Uno Stato nello Stato legittimato da un consenso popolare diffuso che sarebbe riduttivo attribuire solo alla paura. È sgradevole dirlo, ma lo spirito mafioso appartiene al nostro carattere nazionale. Le mafie sono dei contropoteri che un tempo resistevano al sovrano straniero e che poi si sono incistati nella carne e nello spirito dello Stato unitario. Hanno perciò trovato terreno fertile. Per ragioni storiche, infatti, l’individuo, la legge e il merito da noi contano poco. Contano più le appartenenze, le corporazioni, le lobby, i clan. Negli anni Sessanta fece discutere l’inchiesta svolta nel Belpaese dal sociologo americano Edward C. Banfield. Discutere e indignare, poiché riassumeva il carattere nazionale italiano nell’etichetta “familismo amorale”.

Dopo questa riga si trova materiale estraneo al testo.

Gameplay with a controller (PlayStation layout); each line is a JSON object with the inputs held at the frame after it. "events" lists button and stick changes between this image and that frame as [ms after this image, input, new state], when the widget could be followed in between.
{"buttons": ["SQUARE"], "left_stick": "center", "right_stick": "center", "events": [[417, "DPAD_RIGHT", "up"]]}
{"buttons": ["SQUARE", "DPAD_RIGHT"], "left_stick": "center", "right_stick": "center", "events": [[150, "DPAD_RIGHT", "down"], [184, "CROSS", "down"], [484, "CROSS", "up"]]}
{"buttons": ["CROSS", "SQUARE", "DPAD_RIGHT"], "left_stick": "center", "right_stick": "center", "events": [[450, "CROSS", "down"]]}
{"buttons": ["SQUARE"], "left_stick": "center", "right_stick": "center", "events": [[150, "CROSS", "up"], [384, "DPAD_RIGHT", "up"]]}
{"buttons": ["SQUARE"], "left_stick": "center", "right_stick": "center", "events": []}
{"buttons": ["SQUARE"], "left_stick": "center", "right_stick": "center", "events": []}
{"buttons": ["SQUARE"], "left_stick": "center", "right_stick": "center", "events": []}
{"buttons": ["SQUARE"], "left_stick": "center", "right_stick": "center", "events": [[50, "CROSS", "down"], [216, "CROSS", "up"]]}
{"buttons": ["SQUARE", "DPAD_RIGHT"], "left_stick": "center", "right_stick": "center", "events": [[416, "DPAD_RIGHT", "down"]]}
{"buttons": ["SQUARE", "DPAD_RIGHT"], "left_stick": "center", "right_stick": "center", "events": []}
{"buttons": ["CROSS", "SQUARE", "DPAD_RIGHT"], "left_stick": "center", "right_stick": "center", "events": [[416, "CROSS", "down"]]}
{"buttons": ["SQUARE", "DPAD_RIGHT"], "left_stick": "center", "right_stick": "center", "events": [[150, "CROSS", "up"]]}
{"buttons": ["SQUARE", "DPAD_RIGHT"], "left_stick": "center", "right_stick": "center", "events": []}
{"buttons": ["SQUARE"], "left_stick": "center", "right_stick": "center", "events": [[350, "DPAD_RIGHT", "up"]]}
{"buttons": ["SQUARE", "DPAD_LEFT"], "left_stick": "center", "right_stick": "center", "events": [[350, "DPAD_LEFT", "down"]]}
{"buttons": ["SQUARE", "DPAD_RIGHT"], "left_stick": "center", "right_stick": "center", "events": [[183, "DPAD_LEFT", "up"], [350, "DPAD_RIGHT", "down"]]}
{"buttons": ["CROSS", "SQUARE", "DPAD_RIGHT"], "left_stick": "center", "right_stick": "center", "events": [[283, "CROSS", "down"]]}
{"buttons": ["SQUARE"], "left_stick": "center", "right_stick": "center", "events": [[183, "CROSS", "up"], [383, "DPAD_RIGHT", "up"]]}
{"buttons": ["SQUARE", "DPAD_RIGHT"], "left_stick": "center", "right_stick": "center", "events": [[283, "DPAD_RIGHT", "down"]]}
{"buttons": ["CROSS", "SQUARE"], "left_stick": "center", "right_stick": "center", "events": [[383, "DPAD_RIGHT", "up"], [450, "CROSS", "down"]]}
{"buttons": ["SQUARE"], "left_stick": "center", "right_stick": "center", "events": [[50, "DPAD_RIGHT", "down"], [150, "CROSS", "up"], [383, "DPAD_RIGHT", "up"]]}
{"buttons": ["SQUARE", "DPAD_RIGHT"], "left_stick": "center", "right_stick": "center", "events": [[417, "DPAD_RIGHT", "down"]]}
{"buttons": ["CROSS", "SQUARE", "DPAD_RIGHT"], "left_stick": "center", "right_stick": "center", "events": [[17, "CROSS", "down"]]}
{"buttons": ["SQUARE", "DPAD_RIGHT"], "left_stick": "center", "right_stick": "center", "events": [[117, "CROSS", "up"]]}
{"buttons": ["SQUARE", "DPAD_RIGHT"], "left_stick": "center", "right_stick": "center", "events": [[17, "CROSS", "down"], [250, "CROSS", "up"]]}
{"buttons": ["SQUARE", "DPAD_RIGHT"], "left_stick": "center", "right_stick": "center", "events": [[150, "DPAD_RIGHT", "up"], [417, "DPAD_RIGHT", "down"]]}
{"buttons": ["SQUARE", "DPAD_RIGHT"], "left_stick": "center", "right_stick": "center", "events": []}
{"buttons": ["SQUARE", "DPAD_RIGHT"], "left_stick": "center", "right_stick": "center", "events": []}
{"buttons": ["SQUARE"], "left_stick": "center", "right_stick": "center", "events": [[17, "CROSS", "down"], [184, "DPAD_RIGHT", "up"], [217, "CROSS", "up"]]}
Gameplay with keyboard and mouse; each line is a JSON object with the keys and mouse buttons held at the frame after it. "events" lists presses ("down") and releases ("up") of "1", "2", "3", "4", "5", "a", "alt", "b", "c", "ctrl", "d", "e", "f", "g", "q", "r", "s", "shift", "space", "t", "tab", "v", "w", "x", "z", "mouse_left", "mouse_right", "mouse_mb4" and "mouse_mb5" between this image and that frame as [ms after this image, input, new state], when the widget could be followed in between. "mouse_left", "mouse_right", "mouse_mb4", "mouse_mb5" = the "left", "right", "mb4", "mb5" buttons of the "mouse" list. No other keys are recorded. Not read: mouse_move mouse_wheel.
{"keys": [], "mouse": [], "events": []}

Quel “ho famiglia” che secondo Leo Longanesi andava impresso sul Tricolore come motto dell’Italia più profonda e vera contribuisce a spiegare non solo la genesi del fenomeno mafioso (“famiglia”, non a caso, nel lessico italiano è sinonimo di mafia) ma anche la nostra naturale lontananza dai valori liberali. Poi, certo, la mafia è anche potere, e sul potere mafioso si sono costruite carriere e cementati interessi. Torna alla mente un passaggio dei diari di Indro Montanelli. Alla data 25 ottobre 1966 si legge: “Castiello (capo della segreteria del presidente democristiano del Senato Cesare Merzagora, ndr) mi dice che nella relazione segreta della Commissione antimafia del Senato ci sono cose da rabbrividire: tra l’altro la prova che un deputato liberale ha fatto liquidare a lupara un suo avversario. ‘E ora’, chiedo, ‘che ne faranno di tutta questa roba?’. ‘Quello che ne hanno sempre fatto. L’affideranno a un Ferrarotti qualunque che la tradurrà in sociologia. La mafia, quando diventa un fatto di infrastrutture, cessa di allarmare e di indignare...’”.

Totò Rina è morto, la mafia intesa come sistema di potere e “infrastrutture” dicono non sia più forte come un tempo, ma lo spirito mafioso grazie al quale ha potuto radicarsi vive e lotta insieme a noi. Ce lo portiamo dentro, purtroppo.